How the Therapy Works
The therapy corrects mutations in the OTOF gene, one of approximately 200 genes known to cause congenital deafness. Babies with OTOF mutations are born completely deaf, which can impair speech acquisition and cognitive development. By delivering a functional copy of the gene, the treatment enables the production of otoferlin, a protein essential for transmitting sound signals from the inner ear to the brain.

Study Results and Outcomes
In the largest and longest study to date evaluating gene therapy for hearing loss, 90 percent of recipients experienced improved hearing. By the study’s end at 2½ years, more than half of the participants reached normal hearing levels—defined as the ability to hear a whisper. Patients aged 18 and younger showed the strongest gains in both hearing and speech recognition, though adults also experienced measurable improvements.

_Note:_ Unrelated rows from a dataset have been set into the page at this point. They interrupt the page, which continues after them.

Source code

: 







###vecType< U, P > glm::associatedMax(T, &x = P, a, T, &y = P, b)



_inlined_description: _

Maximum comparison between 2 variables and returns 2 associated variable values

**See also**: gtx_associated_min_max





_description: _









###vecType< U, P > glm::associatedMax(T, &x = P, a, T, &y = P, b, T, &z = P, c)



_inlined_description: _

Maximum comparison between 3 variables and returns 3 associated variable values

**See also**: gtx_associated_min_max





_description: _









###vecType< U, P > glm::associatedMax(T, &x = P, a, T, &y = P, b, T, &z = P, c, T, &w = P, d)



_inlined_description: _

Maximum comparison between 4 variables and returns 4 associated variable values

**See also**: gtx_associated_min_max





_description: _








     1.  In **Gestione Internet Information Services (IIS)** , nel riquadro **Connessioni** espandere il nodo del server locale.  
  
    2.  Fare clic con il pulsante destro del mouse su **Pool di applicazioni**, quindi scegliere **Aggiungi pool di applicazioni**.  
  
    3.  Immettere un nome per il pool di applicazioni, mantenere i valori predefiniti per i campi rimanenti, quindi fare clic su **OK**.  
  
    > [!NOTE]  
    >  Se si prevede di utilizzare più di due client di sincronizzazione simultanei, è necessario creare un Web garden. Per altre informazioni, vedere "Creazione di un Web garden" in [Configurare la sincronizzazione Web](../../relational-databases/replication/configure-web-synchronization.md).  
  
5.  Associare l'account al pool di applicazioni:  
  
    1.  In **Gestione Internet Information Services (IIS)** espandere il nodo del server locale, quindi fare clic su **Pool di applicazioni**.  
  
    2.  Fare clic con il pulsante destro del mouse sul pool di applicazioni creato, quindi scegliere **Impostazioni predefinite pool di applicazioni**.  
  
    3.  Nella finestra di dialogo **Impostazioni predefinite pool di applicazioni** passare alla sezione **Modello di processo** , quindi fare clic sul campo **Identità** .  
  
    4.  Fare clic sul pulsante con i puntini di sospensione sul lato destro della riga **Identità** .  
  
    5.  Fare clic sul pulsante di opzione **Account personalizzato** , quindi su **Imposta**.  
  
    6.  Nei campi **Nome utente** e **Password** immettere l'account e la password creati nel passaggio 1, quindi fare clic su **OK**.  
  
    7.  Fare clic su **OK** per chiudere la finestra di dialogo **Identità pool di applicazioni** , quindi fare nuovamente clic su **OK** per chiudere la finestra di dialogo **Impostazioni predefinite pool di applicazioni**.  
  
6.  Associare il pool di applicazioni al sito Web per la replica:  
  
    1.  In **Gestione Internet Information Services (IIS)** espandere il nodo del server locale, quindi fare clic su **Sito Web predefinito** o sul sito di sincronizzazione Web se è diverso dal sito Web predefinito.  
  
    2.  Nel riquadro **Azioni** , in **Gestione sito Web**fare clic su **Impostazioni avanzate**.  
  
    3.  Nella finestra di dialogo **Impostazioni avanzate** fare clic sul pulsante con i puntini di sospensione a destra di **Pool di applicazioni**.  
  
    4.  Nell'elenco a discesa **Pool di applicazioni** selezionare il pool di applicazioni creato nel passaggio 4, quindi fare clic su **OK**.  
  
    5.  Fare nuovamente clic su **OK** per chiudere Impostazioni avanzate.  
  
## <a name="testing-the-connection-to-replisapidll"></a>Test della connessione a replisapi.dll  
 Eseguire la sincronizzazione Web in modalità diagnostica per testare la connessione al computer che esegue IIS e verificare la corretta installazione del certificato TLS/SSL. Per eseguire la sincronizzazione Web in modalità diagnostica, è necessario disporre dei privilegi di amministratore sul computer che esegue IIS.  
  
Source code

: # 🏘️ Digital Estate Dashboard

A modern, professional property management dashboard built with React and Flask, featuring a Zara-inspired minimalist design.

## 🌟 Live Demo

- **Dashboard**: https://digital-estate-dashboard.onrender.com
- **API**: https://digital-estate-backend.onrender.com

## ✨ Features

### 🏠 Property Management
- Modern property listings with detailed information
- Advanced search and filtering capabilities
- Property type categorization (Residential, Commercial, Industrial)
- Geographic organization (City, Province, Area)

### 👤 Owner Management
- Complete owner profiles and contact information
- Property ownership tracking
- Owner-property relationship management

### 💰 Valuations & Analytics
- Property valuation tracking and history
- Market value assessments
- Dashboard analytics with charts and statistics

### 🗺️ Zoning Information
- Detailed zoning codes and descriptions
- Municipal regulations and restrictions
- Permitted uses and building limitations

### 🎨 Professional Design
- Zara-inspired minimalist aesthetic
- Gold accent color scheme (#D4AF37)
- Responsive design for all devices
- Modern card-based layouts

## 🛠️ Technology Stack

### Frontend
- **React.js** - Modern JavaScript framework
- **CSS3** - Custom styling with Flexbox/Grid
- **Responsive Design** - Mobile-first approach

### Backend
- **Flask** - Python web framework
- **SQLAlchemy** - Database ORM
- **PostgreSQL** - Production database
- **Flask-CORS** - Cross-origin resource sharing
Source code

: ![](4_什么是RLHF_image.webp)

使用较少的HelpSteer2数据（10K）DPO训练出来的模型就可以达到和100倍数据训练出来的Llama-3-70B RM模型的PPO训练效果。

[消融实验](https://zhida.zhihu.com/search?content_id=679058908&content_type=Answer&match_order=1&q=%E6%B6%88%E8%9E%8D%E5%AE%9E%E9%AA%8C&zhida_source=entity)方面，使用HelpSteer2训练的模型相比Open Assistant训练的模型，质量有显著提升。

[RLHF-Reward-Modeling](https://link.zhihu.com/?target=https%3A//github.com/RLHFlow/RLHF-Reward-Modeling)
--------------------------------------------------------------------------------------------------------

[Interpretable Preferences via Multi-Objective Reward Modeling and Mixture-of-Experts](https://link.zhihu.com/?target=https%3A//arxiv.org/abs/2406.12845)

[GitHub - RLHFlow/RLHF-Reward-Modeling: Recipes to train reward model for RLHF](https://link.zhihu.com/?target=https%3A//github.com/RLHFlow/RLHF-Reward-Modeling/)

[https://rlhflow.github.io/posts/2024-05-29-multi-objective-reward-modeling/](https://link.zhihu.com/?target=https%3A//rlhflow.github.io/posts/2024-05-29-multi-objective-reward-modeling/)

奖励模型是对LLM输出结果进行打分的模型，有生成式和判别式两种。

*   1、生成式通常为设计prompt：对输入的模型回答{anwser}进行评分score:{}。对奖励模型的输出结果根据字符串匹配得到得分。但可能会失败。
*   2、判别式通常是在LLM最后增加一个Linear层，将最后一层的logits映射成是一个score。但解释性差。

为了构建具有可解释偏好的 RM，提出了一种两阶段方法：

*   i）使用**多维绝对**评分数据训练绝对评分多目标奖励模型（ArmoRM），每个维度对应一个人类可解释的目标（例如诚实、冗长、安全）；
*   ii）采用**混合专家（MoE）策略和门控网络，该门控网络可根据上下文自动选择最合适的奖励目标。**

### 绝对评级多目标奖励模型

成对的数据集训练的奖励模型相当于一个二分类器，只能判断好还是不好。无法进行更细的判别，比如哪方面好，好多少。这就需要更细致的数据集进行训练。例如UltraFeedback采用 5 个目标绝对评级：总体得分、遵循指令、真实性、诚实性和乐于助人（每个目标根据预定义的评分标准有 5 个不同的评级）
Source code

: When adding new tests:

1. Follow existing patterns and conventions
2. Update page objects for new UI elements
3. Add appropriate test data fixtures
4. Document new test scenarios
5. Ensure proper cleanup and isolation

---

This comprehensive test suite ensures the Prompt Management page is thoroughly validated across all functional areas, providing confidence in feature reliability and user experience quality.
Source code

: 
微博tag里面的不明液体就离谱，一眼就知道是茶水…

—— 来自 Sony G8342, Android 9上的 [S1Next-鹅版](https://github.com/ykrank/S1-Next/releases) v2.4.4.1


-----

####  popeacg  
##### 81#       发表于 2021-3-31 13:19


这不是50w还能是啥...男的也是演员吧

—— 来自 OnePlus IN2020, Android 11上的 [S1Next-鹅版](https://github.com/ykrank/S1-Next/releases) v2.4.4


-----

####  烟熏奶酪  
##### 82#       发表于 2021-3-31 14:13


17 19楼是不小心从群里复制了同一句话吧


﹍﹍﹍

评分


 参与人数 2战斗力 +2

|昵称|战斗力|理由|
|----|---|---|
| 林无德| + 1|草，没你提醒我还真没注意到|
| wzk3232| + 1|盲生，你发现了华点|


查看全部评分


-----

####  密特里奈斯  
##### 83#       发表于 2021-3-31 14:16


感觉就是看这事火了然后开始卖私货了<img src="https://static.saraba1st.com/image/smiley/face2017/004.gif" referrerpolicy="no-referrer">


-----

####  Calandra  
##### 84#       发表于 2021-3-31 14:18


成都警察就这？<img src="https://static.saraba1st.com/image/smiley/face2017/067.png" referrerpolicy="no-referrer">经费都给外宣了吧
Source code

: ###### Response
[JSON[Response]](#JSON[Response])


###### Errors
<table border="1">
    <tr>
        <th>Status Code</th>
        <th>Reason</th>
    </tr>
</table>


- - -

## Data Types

“The results are really remarkable,” said Zheng-Yi Chen, an associate scientist at Mass Eye and Ear in Boston who led the study. “After 2½ years, more than half of them reached a normal level. They can hear a whisper. At that level, it’s better than mine.”
Broader Implications and Future Research
Worldwide, about 430 million people live with disabling hearing loss, including 34 million children, according to the World Health Organization. Genetic factors account for 60 percent of deafness in newborns, with OTOF mutations responsible for 2 to 8 percent of these cases.
Researchers believe the success of this OTOF-targeted approach could pave the way for treatments targeting other genetic causes of hearing loss. Teams are already adapting the platform to address mutations in the GJB2 gene, the most common cause of genetic hearing loss.
The progress has also spurred increased interest in newborn screening for genetic deafness, enabling earlier intervention when treatment is most effective.
Conclusion
This gene therapy represents a significant step toward the first approved treatment for genetic hearing loss. With durable results and a strong safety profile, it offers hope for children born with OTOF-related deafness and lays the groundwork for future therapies targeting other forms of inherited hearing impairment.